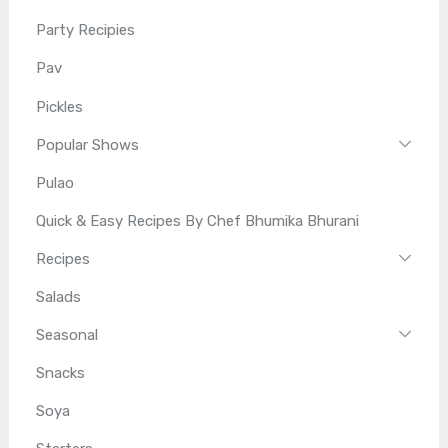
Party Recipies
Pav
Pickles
Popular Shows
Pulao
Quick & Easy Recipes By Chef Bhumika Bhurani
Recipes
Salads
Seasonal
Snacks
Soya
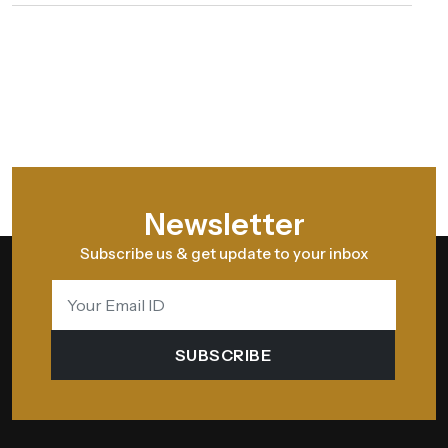
Newsletter
Subscribe us & get update to your inbox
SUBSCRIBE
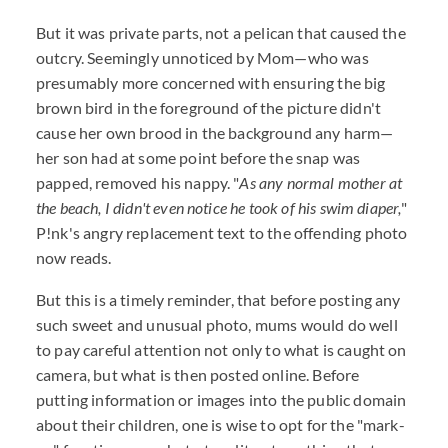
But it was private parts, not a pelican that caused the
outcry. Seemingly unnoticed by Mom—who was
presumably more concerned with ensuring the big
brown bird in the foreground of the picture didn't
cause her own brood in the background any harm—
her son had at some point before the snap was
papped, removed his nappy. "
As any normal mother at
the beach, I didn't even notice he took of his swim diaper,
"
P!nk's angry replacement text to the offending photo
now reads.
But this is a timely reminder, that before posting any
such sweet and unusual photo, mums would do well
to pay careful attention not only to what is caught on
camera, but what is then posted online. Before
putting information or images into the public domain
about their children, one is wise to opt for the "mark-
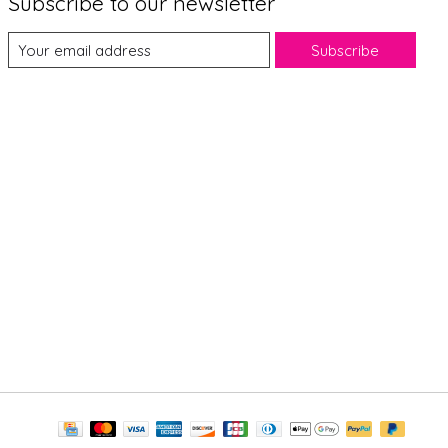
Subscribe to our newsletter
Subscribe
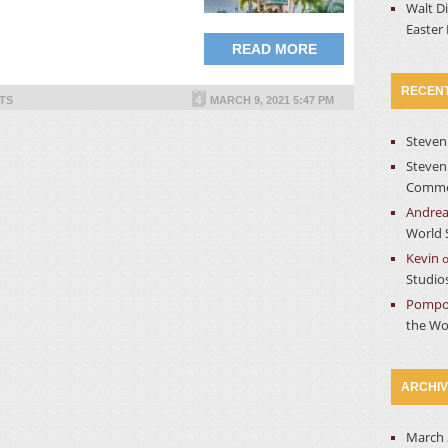
Walt D
Easter
READ MORE
RECEN
TS
MARCH 9, 2021 5:47 PM
Steven
Steven
Commer
Andre
World 
Kevin
Studio
Pompo
the Wo
ARCHI
March 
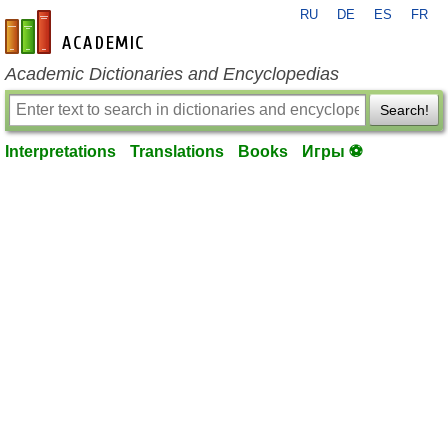
RU
DE
ES
FR
en-academic.com
Academic Dictionaries and Encyclopedias
Search!
Interpretations
Translations
Books
Игры ⚽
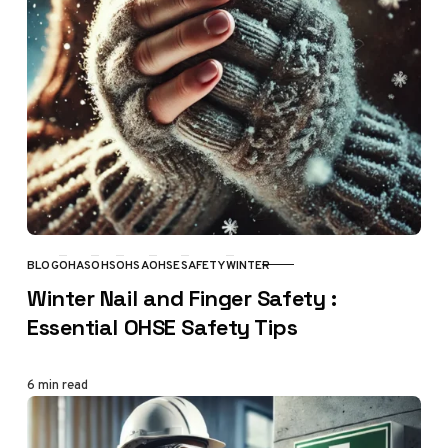
BLOG
OHAS
OHS
OHSA
OHSE
SAFETY
WINTER
CATEGORY
Winter Nail and Finger Safety :
Essential OHSE Safety Tips
6 min read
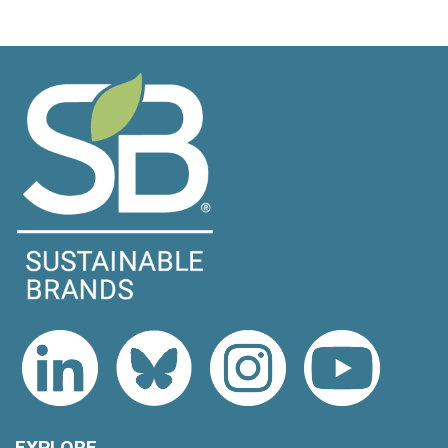
EXPLORE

- - - - - - -

*WORK REQUEST*
Write out the lines from the one containing "Subscribe to our newsletter" through the end of the rows as a numbered list, both ends included. Leave out blank lines and pictures.

*ANSWER BOX*
1. Subscribe to our newsletter
2. Subscribe
3. Walt D
4. Easter
5. READ MORE
6. RECEN
7. TS
8. MARCH 9, 2021 5:47 PM
9. Steven
10. Steven
11. Commer
12. Andre
13. World 
14. Kevin
15. Studio
16. Pompo
17. the Wo
18. ARCHI
19. March 
20. RU
21. DE
22. ES
23. FR
24. en-academic.com
25. Academic Dictionaries and Encyclopedias
26. Search!
27. Interpretations
28. Translations
29. Books
30. Игры ⚽
31. BLOG
32. OHAS
33. OHS
34. OHSA
35. OHSE
36. SAFETY
37. WINTER
38. CATEGORY
39. Winter Nail and Finger Safety :
40. Essential OHSE Safety Tips
41. 6 min read
42. EXPLORE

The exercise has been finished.